With 120 V, it would simply be double the current, so 48 A VFD max. input rating, 60 A fuse to recommend.

Thanks Aiph5u, that’s good to know. And it’s good to see that these manufacturers are rating their equipment conservatively.

Since I was originally asking you about running a 1.5 kW spindle on 120 V, I tried scaling the numbers from your system to estimate the required VFD input current for that scenario. Assuming that the 1.5 kW spindle efficiency is the same as yours, the motor input current would be 8A * 1500 / 2200 = 5.45A at rated load. With a 240V input, the VFD input current would then be 5.45A * 22 / 11 = 10.91A. But with a 120V input, the required VFD input current would be 10.91A * 240 / 120 = 21.82A.

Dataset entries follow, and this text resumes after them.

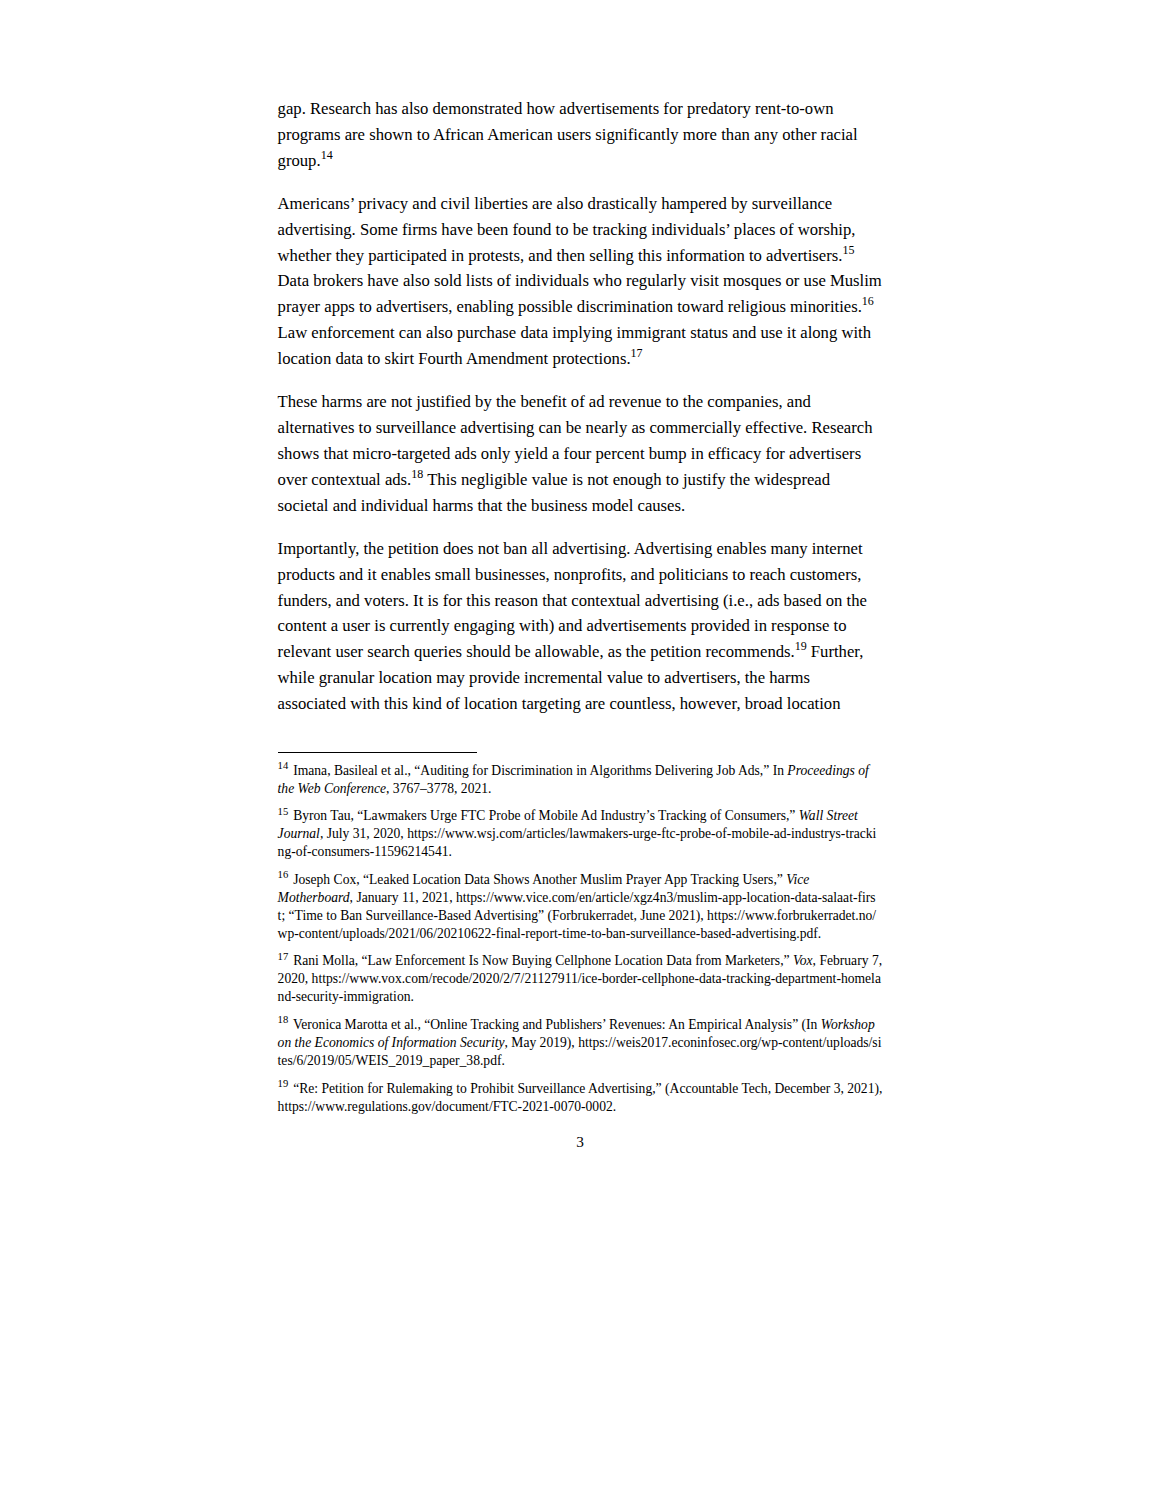gap. Research has also demonstrated how advertisements for predatory rent-to-own programs are shown to African American users significantly more than any other racial group.14
Americans’ privacy and civil liberties are also drastically hampered by surveillance advertising. Some firms have been found to be tracking individuals’ places of worship, whether they participated in protests, and then selling this information to advertisers.15 Data brokers have also sold lists of individuals who regularly visit mosques or use Muslim prayer apps to advertisers, enabling possible discrimination toward religious minorities.16 Law enforcement can also purchase data implying immigrant status and use it along with location data to skirt Fourth Amendment protections.17
These harms are not justified by the benefit of ad revenue to the companies, and alternatives to surveillance advertising can be nearly as commercially effective. Research shows that micro-targeted ads only yield a four percent bump in efficacy for advertisers over contextual ads.18 This negligible value is not enough to justify the widespread societal and individual harms that the business model causes.
Importantly, the petition does not ban all advertising. Advertising enables many internet products and it enables small businesses, nonprofits, and politicians to reach customers, funders, and voters. It is for this reason that contextual advertising (i.e., ads based on the content a user is currently engaging with) and advertisements provided in response to relevant user search queries should be allowable, as the petition recommends.19 Further, while granular location may provide incremental value to advertisers, the harms associated with this kind of location targeting are countless, however, broad location
14 Imana, Basileal et al., “Auditing for Discrimination in Algorithms Delivering Job Ads,” In Proceedings of the Web Conference, 3767–3778, 2021.
15 Byron Tau, “Lawmakers Urge FTC Probe of Mobile Ad Industry’s Tracking of Consumers,” Wall Street Journal, July 31, 2020, https://www.wsj.com/articles/lawmakers-urge-ftc-probe-of-mobile-ad-industrys-tracking-of-consumers-11596214541.
16 Joseph Cox, “Leaked Location Data Shows Another Muslim Prayer App Tracking Users,” Vice Motherboard, January 11, 2021, https://www.vice.com/en/article/xgz4n3/muslim-app-location-data-salaat-first; “Time to Ban Surveillance-Based Advertising” (Forbrukerradet, June 2021), https://www.forbrukerradet.no/wp-content/uploads/2021/06/20210622-final-report-time-to-ban-surveillance-based-advertising.pdf.
17 Rani Molla, “Law Enforcement Is Now Buying Cellphone Location Data from Marketers,” Vox, February 7, 2020, https://www.vox.com/recode/2020/2/7/21127911/ice-border-cellphone-data-tracking-department-homeland-security-immigration.
18 Veronica Marotta et al., “Online Tracking and Publishers’ Revenues: An Empirical Analysis” (In Workshop on the Economics of Information Security, May 2019), https://weis2017.econinfosec.org/wp-content/uploads/sites/6/2019/05/WEIS_2019_paper_38.pdf.
19 “Re: Petition for Rulemaking to Prohibit Surveillance Advertising,” (Accountable Tech, December 3, 2021), https://www.regulations.gov/document/FTC-2021-0070-0002.
3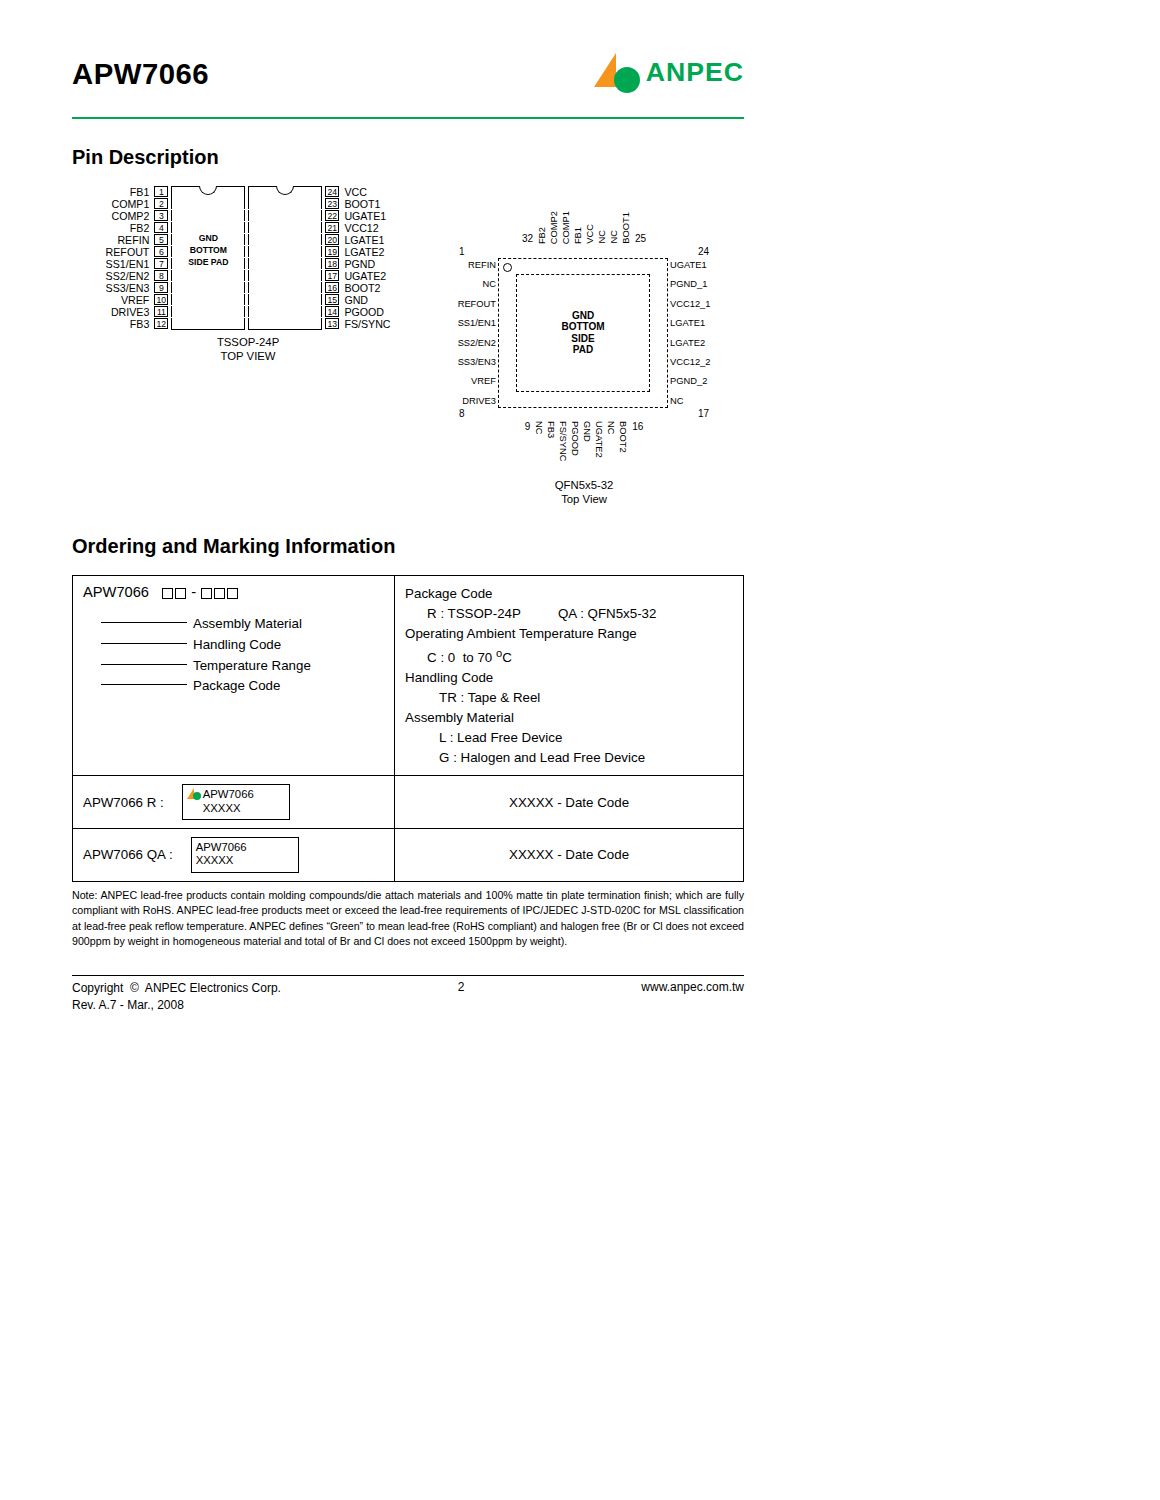APW7066
ANPEC
Pin Description
FB1
1
24
VCC
COMP1
2
23
BOOT1
COMP2
3
22
UGATE1
FB2
4
21
VCC12
REFIN
5
GND
20
LGATE1
REFOUT
6
BOTTOM
19
LGATE2
SS1/EN1
7
SIDE PAD
18
PGND
SS2/EN2
8
17
UGATE2
SS3/EN3
9
16
BOOT2
VREF
10
15
GND
DRIVE3
11
14
PGOOD
FB3
12
13
FS/SYNC
TSSOP-24P
TOP VIEW
32 FB2 COMP2 COMP1 FB1 VCC NC NC BOOT1 25
1 24
REFIN
NC
REFOUT
SS1/EN1
SS2/EN2
SS3/EN3
VREF
DRIVE3
GND
BOTTOM
SIDE
PAD
UGATE1
PGND_1
VCC12_1
LGATE1
LGATE2
VCC12_2
PGND_2
NC
8 17
9 NC FB3 FS/SYNC PGOOD GND UGATE2 NC BOOT2 16
QFN5x5-32
Top View
Ordering and Marking Information
| APW7066 - Assembly Material Handling Code Temperature Range Package Code | Package Code R : TSSOP-24P QA : QFN5x5-32 Operating Ambient Temperature Range C : 0 to 70 o C Handling Code TR : Tape & Reel Assembly Material L : Lead Free Device G : Halogen and Lead Free Device |
| APW7066 R : APW7066 XXXXX | XXXXX - Date Code |
| APW7066 QA : APW7066 XXXXX | XXXXX - Date Code |
Note: ANPEC lead-free products contain molding compounds/die attach materials and 100% matte tin plate termination finish; which are fully compliant with RoHS. ANPEC lead-free products meet or exceed the lead-free requirements of IPC/JEDEC J-STD-020C for MSL classification at lead-free peak reflow temperature. ANPEC defines “Green” to mean lead-free (RoHS compliant) and halogen free (Br or Cl does not exceed 900ppm by weight in homogeneous material and total of Br and Cl does not exceed 1500ppm by weight).
Copyright © ANPEC Electronics Corp.
Rev. A.7 - Mar., 2008
2
www.anpec.com.tw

Which would seem to verify our earlier conclusion that a 120V, 20A supply is a little too small to generate a continuous 1.5 kW of mechanical output power, even with an efficient spindle and VFD.

I presume that you could program the VFD to limit its output power or current to a lower value. But then it would no longer be a 1.5 kW spindle system.

Hey Dennis,

that’s always possible e.g. if you want to buy a stronger spindle only later, you could start with a weaker spindle but already buy the VFD for the stronger spindle and limit the spindle current this way. It’s just the voltage that you’ll have to choose right away.